### USING THE INFORMATION
1. Translate this sentence from the subcontracting passage into French: "A subcontractor will be liable for any design he contracts to produce if that design subsequently proves to be faulty."
2. Write out everything in the subcontracting passage from "(viii) the provision" down to "with his obligations.", word for word.

The principal features which are uasually found in nominated subcontracts ( but not always) are:

(i) the provisions for extensions of time, which reserve to the architect/engineer the power to fix a revised period or periods for completion of the subcontract works;

(ii) the right of the subcontractor to use the contractor’s name in arbitration proceedings (subject to provision of such indemnity and security as the contractor may reasonably require);

(iii) the requirement that the architect must issue a certificate in writing certifying the subcontractor’s failure to complete the subcontract works within the stipulated time, before the contractor may claim reimbursement of any loss suffered by reason of the delay;

(iv) the provisions for reimbursement of loss and/or expense, which reserve to the architect/engineer power to ascertain the subcontractor’s entitlement;

(v) the provision for the architect to certify practical completion of the subcontract works;

(vi) the provision for the quantity surveyor to value all variations required or sanctioned by the architect/engineer;

(vii) the provision for payment, which reserves to the architect/engineer the power to determine the value of work included in Interim Certificates;

(viii) the provision for determination of the subcontractor’s employment in the event of default by the subcontractor, which must be exercised only if the architect/engineer so instructs.

Responsibility for Performance

The general principle is that the contractor is responsible for performance of his obligations and cannot excuse his breach by reference to having sub-contracted that part of his performance. Webster J in John Laing Construction Ltd -v- County and General Properties Ltd (1982) stated that it is the main contractor who contracts with the sub-contractor and it is he, not the employer, who, as between himself and the employer, takes the risk of non-compliance by the sub-contractor with his obligations.

Defects Liability

The contractor is responsible for performance of all his obligations under the contract. He can delegate performance but not responsibility. This is of course subject to the express terms of the contract.

Subcontractors Design

A subcontractor will be liable for any design he contracts to produce if that design subsequently proves to be faulty. The subcontractor will, in the absence of an express provision, be liable in contract for any failure to produce a design fit for its purpose and in tort a subcontractor will be liable for any breach of a duty of care to use all reasonable care and skill. The test of fitness for purpose in IBA v EMI and BICC (1981) will be the test to apply in contract, and the test in Bolam-v-Friern Hospital Committee (1957) will be the test to apply to decide whether or not the subcontractor used all reasonable care and skill.

### EXCERPTED DATA

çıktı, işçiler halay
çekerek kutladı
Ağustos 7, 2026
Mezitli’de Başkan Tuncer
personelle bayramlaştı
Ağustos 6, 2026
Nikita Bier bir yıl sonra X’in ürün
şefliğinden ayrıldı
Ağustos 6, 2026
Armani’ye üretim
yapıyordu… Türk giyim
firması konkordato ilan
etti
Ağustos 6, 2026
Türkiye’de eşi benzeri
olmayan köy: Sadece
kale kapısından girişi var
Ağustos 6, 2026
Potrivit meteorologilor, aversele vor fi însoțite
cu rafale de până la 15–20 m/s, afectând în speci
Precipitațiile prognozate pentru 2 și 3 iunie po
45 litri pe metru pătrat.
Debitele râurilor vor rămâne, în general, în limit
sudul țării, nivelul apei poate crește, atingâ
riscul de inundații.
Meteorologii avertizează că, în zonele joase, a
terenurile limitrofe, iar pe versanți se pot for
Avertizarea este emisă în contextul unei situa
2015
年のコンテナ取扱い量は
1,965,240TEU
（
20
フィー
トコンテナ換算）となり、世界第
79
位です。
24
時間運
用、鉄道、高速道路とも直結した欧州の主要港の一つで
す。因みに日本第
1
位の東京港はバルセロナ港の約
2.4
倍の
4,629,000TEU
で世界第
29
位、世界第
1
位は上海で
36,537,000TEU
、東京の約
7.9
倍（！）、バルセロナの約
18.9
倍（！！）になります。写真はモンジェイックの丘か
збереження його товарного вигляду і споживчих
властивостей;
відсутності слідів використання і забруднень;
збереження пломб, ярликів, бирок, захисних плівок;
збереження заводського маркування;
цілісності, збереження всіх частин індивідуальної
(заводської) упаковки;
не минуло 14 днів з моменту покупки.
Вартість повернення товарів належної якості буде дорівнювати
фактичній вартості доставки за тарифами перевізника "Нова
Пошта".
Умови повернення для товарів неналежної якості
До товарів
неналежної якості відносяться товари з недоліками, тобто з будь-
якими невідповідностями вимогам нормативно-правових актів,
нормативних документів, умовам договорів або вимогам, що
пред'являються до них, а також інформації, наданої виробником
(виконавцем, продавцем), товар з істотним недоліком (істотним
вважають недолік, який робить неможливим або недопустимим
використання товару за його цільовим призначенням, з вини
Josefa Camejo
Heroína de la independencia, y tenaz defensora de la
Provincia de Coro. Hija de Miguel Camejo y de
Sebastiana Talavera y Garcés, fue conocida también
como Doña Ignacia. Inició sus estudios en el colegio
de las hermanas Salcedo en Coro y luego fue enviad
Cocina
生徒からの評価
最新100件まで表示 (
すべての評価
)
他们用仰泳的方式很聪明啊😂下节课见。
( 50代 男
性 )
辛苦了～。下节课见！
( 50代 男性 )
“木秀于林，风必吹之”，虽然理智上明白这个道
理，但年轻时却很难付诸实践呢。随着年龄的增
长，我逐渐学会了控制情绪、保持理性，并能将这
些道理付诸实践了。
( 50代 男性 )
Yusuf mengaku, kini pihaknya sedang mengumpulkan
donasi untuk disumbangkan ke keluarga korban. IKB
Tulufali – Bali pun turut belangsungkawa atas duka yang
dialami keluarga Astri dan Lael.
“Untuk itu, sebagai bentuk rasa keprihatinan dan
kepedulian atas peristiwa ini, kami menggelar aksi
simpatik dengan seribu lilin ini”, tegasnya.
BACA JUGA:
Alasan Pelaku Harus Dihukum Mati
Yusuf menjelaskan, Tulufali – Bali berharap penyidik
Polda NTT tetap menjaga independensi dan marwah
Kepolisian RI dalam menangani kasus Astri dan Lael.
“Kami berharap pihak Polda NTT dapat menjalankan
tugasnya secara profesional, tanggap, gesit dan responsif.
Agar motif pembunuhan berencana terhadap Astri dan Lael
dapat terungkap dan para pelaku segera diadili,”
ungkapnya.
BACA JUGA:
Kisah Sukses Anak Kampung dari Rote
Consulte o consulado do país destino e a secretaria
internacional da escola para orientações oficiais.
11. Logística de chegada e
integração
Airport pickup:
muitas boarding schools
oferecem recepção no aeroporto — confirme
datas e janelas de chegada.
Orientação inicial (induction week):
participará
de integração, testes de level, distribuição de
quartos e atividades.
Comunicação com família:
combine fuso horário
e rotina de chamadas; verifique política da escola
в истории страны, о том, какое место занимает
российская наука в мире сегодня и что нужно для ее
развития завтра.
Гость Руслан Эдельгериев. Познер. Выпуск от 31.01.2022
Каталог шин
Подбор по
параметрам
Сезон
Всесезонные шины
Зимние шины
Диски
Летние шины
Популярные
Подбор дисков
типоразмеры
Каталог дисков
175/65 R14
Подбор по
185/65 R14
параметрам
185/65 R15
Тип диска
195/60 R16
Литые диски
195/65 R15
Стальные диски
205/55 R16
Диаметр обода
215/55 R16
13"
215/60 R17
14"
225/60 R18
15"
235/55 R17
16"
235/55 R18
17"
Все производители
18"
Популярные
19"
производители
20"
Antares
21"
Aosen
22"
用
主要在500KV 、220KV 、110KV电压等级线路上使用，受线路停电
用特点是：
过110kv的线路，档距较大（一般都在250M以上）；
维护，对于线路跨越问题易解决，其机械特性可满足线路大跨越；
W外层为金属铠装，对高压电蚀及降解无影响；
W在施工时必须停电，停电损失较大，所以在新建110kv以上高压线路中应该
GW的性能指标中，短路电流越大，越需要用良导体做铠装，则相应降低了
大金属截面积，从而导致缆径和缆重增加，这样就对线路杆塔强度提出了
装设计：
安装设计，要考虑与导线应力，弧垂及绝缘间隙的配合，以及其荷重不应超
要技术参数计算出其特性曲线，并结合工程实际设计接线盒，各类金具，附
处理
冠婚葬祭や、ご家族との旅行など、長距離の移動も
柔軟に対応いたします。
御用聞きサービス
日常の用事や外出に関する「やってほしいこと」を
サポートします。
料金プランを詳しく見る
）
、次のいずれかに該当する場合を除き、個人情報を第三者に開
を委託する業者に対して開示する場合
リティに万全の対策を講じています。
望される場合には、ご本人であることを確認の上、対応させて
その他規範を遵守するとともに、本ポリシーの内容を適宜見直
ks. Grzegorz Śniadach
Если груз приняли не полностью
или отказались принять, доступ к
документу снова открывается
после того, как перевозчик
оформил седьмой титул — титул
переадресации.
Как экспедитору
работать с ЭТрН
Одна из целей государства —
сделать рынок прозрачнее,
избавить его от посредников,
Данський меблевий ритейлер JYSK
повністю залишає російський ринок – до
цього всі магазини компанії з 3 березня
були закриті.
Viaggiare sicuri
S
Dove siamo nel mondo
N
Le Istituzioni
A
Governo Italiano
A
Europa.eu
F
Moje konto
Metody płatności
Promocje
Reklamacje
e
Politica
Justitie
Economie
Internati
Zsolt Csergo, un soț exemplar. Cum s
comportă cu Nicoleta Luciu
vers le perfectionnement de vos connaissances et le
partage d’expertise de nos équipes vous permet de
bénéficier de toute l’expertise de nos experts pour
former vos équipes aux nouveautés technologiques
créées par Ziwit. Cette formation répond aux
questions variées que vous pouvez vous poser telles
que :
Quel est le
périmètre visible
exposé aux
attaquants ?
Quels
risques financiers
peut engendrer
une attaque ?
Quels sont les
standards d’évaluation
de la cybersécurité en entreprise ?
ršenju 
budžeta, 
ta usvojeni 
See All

### TASK-BY-TASK RESULTS
1. Un sous-traitant sera responsable de toute conception qu'il s'engage contractuellement à produire si cette conception s'avère par la suite défectueuse.

2.
(viii) the provision for determination of the subcontractor’s employment in the event of default by the subcontractor, which must be exercised only if the architect/engineer so instructs.

Responsibility for Performance

The general principle is that the contractor is responsible for performance of his obligations and cannot excuse his breach by reference to having sub-contracted that part of his performance. Webster J in John Laing Construction Ltd -v- County and General Properties Ltd (1982) stated that it is the main contractor who contracts with the sub-contractor and it is he, not the employer, who, as between himself and the employer, takes the risk of non-compliance by the sub-contractor with his obligations.